TRECHO FORNECIDO:
__________
Por Carlos Gomes Jr. e Laís Araújo

O programa Roda Viva, presente na TV Cultura desde setembro de 1986, em seu formato, tende a facilitar a discussão com maior profundidade (ou atenção) de temas diversos, o que acaba incentivando o diálogo entre os participantes da roda de perguntas e seus entrevistados.

Aqui, então, será colocado em discussão o programa do dia 30/07/2018, atualmente conduzido por Ricardo Lessa, realizado com o candidato à Presidência da República pelo PSL (RJ), Jair Bolsonaro e na bancada de entrevistadores estavam Bernardo Franco (O Globo), Daniela Lima (Folha de S.Paulo), Leonencio Nossa (Estadão), Maria Cristina (Valor Econômico) e Thaís Oyama (revista VEJA). O intuito é verificar qual o nível de conversa que ali existiu.

E m ano eleitoral, nada mais relevante — ainda mais para jornalistas — que conseguir conversar com aquele que tem liderado as pesquisas de intenção de voto. O Roda Viva, com o prestígio conquistado, unido à fama marrenta do candidato, prometia ser o programa de sucesso daquela noite, levando em conta a audiência (e assim o foi).

Para o jornalismo, aquele era o momento de verificar, primeiramente, os planos de governo do candidato para, além de dialogarem, dar mais um conhecimento de causa à sociedade. No entanto, sobre isso, os entrevistadores tocaram apenas nos objetivos econômicos, o que o próprio candidato afirmou não entender há algum tempo.

A partir daí, o assunto da roda de conversa passou a dar maior visibilidade a memórias da Ditadura de 64 e a questões sobre o posicionamento de Bolsonaro diante alguns fatores sociais (que já são bem conhecidos), como se quisessem força-lo a mudar seus ideais e caso não conseguissem que ao menos o tornassem objeto de chacota.
__________
TAREFA PROPOSTA A: Segundo o trecho, desde quando o programa Roda Viva está presente na TV Cultura?
O trecho e a listagem têm origens distintas.

MATERIAIS FORNECIDOS:
__________
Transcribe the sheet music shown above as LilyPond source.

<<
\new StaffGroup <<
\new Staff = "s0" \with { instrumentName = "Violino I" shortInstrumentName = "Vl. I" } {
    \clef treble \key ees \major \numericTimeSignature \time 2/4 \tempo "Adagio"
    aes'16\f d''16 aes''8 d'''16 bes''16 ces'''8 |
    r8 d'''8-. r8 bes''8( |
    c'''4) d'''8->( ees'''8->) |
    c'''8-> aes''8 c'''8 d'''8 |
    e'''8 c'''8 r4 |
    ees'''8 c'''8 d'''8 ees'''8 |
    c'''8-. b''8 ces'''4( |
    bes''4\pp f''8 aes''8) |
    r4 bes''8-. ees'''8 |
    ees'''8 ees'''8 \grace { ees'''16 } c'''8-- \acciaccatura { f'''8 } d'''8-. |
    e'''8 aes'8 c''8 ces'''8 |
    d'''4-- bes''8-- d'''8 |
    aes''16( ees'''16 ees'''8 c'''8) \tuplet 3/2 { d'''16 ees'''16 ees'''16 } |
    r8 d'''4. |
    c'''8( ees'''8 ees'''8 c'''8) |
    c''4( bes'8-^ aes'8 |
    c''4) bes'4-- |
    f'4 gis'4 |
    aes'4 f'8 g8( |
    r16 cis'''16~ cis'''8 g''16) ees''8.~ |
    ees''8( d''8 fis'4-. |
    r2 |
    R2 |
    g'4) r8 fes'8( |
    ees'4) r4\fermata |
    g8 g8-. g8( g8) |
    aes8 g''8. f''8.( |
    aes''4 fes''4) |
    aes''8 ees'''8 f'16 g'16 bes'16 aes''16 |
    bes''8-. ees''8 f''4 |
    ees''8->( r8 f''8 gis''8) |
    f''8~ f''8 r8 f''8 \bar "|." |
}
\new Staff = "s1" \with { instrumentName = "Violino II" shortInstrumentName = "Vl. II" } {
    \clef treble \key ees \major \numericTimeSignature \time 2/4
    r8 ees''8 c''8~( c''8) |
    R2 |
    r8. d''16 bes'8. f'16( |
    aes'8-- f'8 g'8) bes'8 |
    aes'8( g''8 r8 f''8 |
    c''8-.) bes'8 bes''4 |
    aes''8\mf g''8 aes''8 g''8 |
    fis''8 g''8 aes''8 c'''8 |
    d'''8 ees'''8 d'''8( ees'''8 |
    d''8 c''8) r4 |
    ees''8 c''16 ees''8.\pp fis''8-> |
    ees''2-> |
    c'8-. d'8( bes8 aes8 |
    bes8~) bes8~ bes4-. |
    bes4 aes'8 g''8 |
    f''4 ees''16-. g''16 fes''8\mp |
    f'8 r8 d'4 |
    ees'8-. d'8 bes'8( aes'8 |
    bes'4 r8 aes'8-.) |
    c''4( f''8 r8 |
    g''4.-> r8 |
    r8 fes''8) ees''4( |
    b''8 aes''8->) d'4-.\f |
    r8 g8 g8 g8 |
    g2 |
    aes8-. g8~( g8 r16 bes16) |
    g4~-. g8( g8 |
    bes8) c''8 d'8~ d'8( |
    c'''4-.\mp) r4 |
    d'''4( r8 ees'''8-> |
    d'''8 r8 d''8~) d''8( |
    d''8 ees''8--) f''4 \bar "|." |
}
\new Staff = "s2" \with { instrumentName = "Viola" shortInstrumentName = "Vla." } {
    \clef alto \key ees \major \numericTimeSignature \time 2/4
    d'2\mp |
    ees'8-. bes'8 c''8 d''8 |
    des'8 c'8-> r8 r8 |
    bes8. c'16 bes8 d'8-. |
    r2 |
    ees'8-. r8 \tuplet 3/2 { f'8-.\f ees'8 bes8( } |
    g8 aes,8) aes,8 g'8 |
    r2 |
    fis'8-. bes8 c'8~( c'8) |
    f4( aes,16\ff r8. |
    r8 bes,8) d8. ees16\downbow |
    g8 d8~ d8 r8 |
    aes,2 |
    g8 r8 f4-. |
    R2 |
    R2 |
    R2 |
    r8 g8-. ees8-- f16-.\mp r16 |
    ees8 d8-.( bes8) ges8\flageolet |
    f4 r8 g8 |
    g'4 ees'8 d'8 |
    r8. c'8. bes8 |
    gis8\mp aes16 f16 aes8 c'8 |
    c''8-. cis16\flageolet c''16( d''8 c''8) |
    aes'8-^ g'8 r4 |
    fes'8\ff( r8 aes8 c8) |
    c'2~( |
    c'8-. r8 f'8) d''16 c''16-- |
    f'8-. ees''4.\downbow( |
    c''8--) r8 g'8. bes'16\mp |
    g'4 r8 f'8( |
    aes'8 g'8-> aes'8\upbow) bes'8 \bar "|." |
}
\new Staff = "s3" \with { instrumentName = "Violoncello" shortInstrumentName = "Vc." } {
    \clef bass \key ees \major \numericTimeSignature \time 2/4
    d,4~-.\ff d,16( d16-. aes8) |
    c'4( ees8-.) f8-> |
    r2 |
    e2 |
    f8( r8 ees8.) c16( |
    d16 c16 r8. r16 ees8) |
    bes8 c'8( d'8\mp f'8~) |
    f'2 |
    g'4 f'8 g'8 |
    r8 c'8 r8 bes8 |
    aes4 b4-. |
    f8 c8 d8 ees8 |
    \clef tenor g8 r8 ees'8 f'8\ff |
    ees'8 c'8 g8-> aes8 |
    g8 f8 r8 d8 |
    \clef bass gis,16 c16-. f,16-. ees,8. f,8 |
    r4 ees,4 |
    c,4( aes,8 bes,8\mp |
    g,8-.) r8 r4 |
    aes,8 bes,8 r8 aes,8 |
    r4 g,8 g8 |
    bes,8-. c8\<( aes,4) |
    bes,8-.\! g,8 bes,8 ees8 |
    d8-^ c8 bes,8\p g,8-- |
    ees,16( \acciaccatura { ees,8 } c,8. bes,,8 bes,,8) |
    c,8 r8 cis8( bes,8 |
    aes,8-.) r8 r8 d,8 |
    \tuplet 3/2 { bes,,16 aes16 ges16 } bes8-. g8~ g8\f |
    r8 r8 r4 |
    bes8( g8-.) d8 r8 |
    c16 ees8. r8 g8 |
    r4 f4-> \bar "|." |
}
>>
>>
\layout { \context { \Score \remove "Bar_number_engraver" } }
__________
TAREFA PROPOSTA B: Retorne todas as linhas da listagem que contêm a palavra "flageolet", considerando a diferença entre maiúsculas e minúsculas.

RESPOSTA ESPERADA A: Desde setembro de 1986.

RESPOSTA ESPERADA B:
    ees8 d8-.( bes8) ges8\flageolet |
    c''8-. cis16\flageolet c''16( d''8 c''8) |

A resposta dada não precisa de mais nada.